Moody’s bu değişiklikle beraber sigorta enflasyonunun aylık yüzde 1 artacağını hesaplıyor. Goldman’ın hesabına göre ise daha önce ortalama yüzde 4 düşüyordu. Açıklama neticende gerçekten de yüzde 1,1’lik bir artış görüldü. Dahası sadece sağlık sigortası değil araba sigortası kaleminde de yüzde 1,9 gibi ABD standartlarında büyük bir artış söz konusuydu. Ancak daha kritik bir kalem olan konut kaleminde yükseliş momentum kaybederek yüzde 0,3 seviyesine geriledi. Bu elbette yıllık bazda hala çok yüksek bir seviye olsa da yüzde 0,6-0,8 aralığından bu seviyeye düştüğünü unutmamak gerekiyor.
Mal enflasyonuna baktığımızda ise Fed’in enflasyonun “geçici” olduğu söyleminde haklı çıktığını görüyoruz. Sadece dezenflasyon söz konusu değil Çin’in de katkısı ile kısa süreli bir deflasyon da söz konusu olabilir. Girişte yazdığım üzere bu veri piyasada Fed’in artık faiz artırmayacağı yönünde fiyatlandı. Ben de faiz artışlarında sona geldiğimizi düşünüyorum. Ancak enflasyonla savaşın kazanılmasından dolayı değil. Fed yaptıkları ile özel sektör ve hane halkı için hayatı zorlaştırdı. Faiz artışlarının etkisini önümüzdeki aylarda borçların döndürülmeye başlaması ile beraber daha da etkin bir şekilde göreceğiz.
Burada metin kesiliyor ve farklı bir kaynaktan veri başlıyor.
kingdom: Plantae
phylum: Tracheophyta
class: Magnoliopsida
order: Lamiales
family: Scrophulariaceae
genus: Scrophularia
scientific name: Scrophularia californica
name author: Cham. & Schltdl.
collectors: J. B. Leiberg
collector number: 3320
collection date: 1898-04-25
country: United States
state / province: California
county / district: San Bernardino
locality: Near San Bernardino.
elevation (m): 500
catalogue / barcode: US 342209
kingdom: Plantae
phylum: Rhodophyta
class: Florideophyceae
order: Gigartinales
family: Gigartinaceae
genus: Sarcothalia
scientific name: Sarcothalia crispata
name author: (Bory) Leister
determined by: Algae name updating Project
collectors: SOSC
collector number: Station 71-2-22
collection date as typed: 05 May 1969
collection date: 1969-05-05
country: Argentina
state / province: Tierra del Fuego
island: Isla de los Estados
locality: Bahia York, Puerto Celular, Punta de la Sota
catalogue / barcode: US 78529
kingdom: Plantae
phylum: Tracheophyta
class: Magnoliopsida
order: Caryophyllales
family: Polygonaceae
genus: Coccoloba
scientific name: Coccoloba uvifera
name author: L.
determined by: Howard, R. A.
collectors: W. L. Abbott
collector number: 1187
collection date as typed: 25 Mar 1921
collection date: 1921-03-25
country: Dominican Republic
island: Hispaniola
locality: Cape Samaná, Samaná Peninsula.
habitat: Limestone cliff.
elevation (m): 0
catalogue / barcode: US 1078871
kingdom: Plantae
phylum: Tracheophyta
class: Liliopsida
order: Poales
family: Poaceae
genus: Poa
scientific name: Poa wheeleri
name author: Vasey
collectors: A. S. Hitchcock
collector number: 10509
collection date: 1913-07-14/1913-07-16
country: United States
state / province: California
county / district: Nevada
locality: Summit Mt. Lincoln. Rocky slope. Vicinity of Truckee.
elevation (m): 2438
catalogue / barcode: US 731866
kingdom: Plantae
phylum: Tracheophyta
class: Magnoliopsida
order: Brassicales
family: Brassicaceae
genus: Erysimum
Ancak bir başka aktör; kamu bu artışlardan hiç etkilenmediği gibi işsizlik oranı (yakında artacak olsa da) dipte ve büyüme potansiyeline yakın seviyelerde seyrederken büyük harcamalar yaparak ekonomiyi haddinden fazla ısıtmaya devam ediyor. Fed’in faizi 25 veya 50 puan daha artırması bu durumu değiştirmeyecek ancak diğer iki aktör için daha büyük sorunlar yaratacaktır. Bu gerçekler ışığında enflasyonda geri çekilme bir süre daha devam edebilir ancak bir resesyon senaryosu haricinde 2 hedefinin yakalanması zor görünüyor. Fed’e yönelik kaygıların azalması ile beraber dolar bir süre için değer kaybedebilir. Fakat 2024’te hangi merkez bankasının faiz indireceğini tartıştığımızda ECB öne çıkacak. Ve hala S&P’de yeni zirve beklentim değişmiş değil. Yatırımcıların büyük kısmı 2 yıldır son derece negatif ve hisse pozisyonlarını düşük seviyelerde tutuyor. Bu durum patlayıcı bir yükselişi tetikleyebilir.